What is required -
Copying rule for the data below: pictures stay out, and only the lines from the one with "- React Native (Expo)" down to the one with "own thoughts on", inclusive, are repeated exactly.

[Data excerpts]
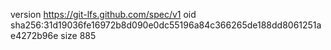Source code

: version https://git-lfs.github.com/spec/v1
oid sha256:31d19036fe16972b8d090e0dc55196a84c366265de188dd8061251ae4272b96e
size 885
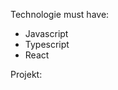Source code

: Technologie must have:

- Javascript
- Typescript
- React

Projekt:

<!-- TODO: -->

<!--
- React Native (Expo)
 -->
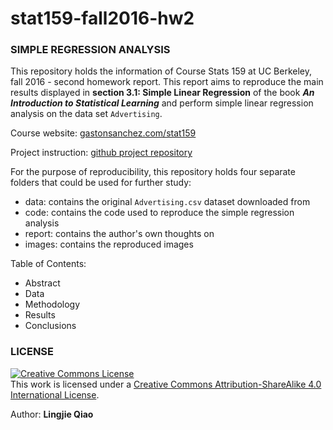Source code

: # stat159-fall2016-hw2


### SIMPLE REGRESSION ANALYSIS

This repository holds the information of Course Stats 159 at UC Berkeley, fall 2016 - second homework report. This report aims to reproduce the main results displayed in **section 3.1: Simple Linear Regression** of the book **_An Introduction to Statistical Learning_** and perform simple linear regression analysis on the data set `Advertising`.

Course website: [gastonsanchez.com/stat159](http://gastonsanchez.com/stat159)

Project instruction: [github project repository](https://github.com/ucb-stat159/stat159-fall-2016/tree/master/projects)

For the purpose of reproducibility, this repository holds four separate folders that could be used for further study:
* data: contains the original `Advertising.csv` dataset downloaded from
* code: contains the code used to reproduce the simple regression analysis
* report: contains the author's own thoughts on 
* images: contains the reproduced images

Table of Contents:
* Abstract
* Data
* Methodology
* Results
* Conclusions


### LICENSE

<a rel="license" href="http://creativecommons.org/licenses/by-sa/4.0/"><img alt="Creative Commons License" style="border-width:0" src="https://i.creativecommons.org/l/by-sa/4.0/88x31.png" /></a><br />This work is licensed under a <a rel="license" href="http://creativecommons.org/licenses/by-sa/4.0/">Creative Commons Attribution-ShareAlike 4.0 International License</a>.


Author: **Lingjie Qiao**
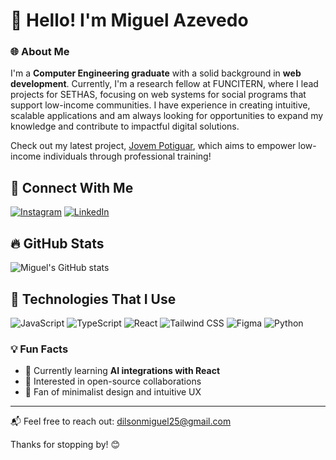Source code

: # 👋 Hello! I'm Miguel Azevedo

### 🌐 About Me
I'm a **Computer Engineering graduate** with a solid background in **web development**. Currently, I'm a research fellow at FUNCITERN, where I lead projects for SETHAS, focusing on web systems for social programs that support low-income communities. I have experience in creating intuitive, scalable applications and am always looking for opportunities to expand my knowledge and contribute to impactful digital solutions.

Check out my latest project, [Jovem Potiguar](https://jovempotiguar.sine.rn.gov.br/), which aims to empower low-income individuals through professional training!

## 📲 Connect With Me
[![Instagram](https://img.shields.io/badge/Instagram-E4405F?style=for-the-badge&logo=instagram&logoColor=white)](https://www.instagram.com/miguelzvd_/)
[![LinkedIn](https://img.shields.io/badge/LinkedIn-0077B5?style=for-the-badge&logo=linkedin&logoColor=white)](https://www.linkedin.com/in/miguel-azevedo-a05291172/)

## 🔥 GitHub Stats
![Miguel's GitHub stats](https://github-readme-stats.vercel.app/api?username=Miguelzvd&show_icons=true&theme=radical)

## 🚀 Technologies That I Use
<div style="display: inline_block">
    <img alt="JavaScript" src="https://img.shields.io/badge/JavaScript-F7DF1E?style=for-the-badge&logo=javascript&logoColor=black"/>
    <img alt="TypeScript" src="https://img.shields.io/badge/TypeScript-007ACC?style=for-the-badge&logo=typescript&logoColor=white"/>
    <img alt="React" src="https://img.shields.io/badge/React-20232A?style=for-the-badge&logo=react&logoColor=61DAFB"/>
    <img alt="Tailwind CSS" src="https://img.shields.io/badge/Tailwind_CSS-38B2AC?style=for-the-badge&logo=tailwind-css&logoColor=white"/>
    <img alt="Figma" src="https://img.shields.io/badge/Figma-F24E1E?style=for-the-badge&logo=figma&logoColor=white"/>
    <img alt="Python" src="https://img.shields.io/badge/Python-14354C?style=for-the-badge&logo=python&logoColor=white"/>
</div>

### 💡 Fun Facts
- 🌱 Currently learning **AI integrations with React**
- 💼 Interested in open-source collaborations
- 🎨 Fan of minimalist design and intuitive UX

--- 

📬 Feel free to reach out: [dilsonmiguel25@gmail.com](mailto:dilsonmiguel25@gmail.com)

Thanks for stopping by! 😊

--

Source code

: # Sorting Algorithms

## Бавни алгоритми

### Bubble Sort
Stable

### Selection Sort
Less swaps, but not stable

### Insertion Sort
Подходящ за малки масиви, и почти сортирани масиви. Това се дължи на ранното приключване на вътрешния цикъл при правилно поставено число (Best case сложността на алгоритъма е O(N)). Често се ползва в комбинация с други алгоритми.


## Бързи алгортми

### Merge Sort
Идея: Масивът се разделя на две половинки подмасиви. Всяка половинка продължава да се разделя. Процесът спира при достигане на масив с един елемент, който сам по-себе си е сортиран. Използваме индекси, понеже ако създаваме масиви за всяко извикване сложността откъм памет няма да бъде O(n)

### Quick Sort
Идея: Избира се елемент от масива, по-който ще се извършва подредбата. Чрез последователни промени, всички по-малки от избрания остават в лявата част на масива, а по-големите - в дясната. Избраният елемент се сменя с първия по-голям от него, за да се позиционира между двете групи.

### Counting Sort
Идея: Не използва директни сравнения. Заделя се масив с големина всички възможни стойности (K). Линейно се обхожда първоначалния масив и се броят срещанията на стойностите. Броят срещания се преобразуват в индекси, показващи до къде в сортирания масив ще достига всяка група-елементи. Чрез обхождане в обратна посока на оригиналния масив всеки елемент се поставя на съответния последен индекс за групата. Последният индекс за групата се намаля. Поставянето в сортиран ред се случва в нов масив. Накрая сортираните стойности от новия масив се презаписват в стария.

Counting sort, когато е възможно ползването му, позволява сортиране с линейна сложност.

* * *

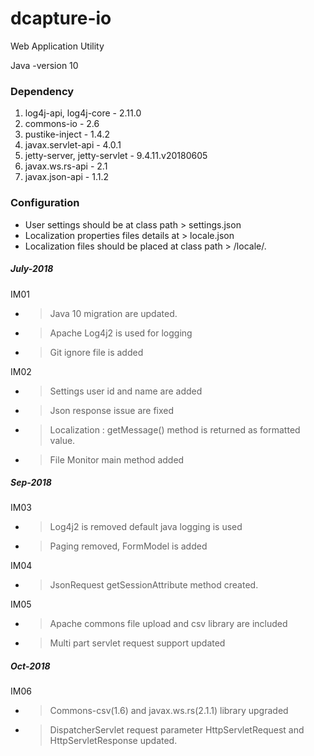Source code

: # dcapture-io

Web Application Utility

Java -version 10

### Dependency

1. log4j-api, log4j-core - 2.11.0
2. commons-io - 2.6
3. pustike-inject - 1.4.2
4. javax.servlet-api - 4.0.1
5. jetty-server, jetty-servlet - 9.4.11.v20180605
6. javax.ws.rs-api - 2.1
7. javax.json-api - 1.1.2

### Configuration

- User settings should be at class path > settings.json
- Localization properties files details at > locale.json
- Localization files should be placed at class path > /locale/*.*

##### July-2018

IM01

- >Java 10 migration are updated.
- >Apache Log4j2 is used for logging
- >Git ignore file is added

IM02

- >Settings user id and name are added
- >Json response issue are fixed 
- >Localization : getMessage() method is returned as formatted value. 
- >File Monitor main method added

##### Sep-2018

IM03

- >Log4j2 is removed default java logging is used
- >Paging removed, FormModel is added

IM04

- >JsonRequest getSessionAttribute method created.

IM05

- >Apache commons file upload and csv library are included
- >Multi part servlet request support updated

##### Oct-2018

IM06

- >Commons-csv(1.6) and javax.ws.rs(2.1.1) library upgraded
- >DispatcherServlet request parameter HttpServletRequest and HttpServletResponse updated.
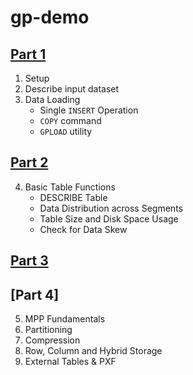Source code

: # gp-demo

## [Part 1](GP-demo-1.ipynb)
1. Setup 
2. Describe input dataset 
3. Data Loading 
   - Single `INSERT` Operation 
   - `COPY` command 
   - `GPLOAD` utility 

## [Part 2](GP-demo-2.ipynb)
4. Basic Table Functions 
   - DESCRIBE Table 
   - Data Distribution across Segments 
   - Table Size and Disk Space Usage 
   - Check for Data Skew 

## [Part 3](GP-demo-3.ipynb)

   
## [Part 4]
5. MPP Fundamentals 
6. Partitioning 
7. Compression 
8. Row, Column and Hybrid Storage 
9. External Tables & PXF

Answer to this task -
- React Native (Expo)
 -->
Source code

: # stat159-fall2016-hw2


### SIMPLE REGRESSION ANALYSIS

This repository holds the information of Course Stats 159 at UC Berkeley, fall 2016 - second homework report. This report aims to reproduce the main results displayed in **section 3.1: Simple Linear Regression** of the book **_An Introduction to Statistical Learning_** and perform simple linear regression analysis on the data set `Advertising`.

Course website: [gastonsanchez.com/stat159](http://gastonsanchez.com/stat159)

Project instruction: [github project repository](https://github.com/ucb-stat159/stat159-fall-2016/tree/master/projects)

For the purpose of reproducibility, this repository holds four separate folders that could be used for further study:
* data: contains the original `Advertising.csv` dataset downloaded from
* code: contains the code used to reproduce the simple regression analysis
* report: contains the author's own thoughts on 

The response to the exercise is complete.